Analytics Zoo provides a built-in BERTClassifier in TFPark for Natural Language Processing (NLP) classification tasks based on TFEstimator and BERT.

Bidirectional Encoder Representations from Transformers (BERT) is Google's state-of-the-art pre-trained NLP model. You may refer to here for more details.

BERTClassifier is a pre-built TFEstimator that takes the hidden state of the first token to do classification.

In this page, we show the general steps how to train and evaluate an BERTClassifier in a distributed fashion and use this estimator for distributed inference.

Remarks:

You need to install tensorflow==1.15.0 on your driver node.
Your operating system (OS) is required to be one of the following 64-bit systems: Ubuntu 16.04 or later, macOS 10.12.6 or later and Windows 7 or later.
To run on other systems, you need to manually compile the TensorFlow source code. Instructions can be found here.

BERTClassifier Construction

You can easily construct an estimator for classification based on BERT using the following API.

from zoo.tfpark.text.estimator import BERTClassifier

estimator = BERTClassifier(num_classes, bert_config_file, init_checkpoint, optimizer=tf.train.AdamOptimizer(learning_rate), model_dir="/tmp/bert")

Data Preparation

BERT has three inputs of the same sequence length: input_ids, input_mask and token_type_ids.

The preprocessing steps should follow BERT's conventions. You may refer to BERT TensorFlow run_classifier example for more details.

To construct the input function for BERTClassifier, you can use the following API:

from zoo.tfpark.text.estimator import bert_input_fn

input_fn = bert_input_fn(rdd, max_seq_length, batch_size)

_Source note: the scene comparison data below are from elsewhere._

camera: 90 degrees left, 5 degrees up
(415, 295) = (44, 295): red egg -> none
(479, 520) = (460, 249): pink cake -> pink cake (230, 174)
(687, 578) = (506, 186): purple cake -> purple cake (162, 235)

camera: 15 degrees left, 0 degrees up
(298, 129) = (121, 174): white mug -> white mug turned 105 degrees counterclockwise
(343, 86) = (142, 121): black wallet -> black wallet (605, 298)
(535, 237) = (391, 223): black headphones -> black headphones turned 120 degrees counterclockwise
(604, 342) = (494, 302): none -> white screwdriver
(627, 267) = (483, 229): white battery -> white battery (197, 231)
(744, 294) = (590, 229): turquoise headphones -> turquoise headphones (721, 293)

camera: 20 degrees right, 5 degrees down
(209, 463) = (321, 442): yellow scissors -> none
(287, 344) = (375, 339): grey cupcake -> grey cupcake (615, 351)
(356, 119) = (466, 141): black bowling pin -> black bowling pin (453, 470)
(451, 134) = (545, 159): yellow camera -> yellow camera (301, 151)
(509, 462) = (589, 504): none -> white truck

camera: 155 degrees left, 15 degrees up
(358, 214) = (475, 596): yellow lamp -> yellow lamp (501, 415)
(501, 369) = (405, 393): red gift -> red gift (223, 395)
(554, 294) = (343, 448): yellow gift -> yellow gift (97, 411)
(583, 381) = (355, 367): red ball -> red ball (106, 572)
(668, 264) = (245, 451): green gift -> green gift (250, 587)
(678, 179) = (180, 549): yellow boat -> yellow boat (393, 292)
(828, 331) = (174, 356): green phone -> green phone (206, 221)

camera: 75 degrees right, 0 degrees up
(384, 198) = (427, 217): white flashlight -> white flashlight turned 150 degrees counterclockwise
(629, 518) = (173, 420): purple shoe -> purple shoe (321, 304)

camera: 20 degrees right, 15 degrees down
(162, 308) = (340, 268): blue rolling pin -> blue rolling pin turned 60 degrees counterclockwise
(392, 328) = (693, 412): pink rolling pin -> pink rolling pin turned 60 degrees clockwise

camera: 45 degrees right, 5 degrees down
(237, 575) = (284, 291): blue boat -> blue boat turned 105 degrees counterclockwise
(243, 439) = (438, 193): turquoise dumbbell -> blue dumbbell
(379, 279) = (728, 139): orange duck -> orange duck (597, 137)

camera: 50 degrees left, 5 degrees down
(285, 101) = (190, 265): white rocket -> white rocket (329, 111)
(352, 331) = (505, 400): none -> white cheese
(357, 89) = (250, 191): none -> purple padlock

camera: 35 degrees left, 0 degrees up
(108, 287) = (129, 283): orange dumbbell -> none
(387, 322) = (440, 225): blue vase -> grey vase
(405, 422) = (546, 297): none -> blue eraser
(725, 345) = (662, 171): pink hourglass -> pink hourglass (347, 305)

For training and evaluation, each element in rdd should be a tuple: (feature dict, label). Label is supposed to be an integer.
For prediction, each element in rdd should be a feature dict.
The keys of feature dict should be input_ids, input_mask and token_type_ids and the values should be the corresponding preprocessed results of max_seq_length for a record.

Estimator Training

You can easily call train to train the BERTClassifier in a distributed fashion.

estimator.train(train_input_fn, steps)

You can find the trained checkpoints saved under model_dir, which is specified when you initiate BERTClassifier.

Estimator Evaluation

You can easily call evaluate to evaluate the BERTClassifier in a distributed fashion using top1 accuracy.

result = estimator.evaluate(eval_input_fn, eval_methods=["acc"])

Estimator Inference

You can easily call predict to use the trained BERTClassifier for distributed inference.

predictions_rdd = estimator.predict(test_input_fn)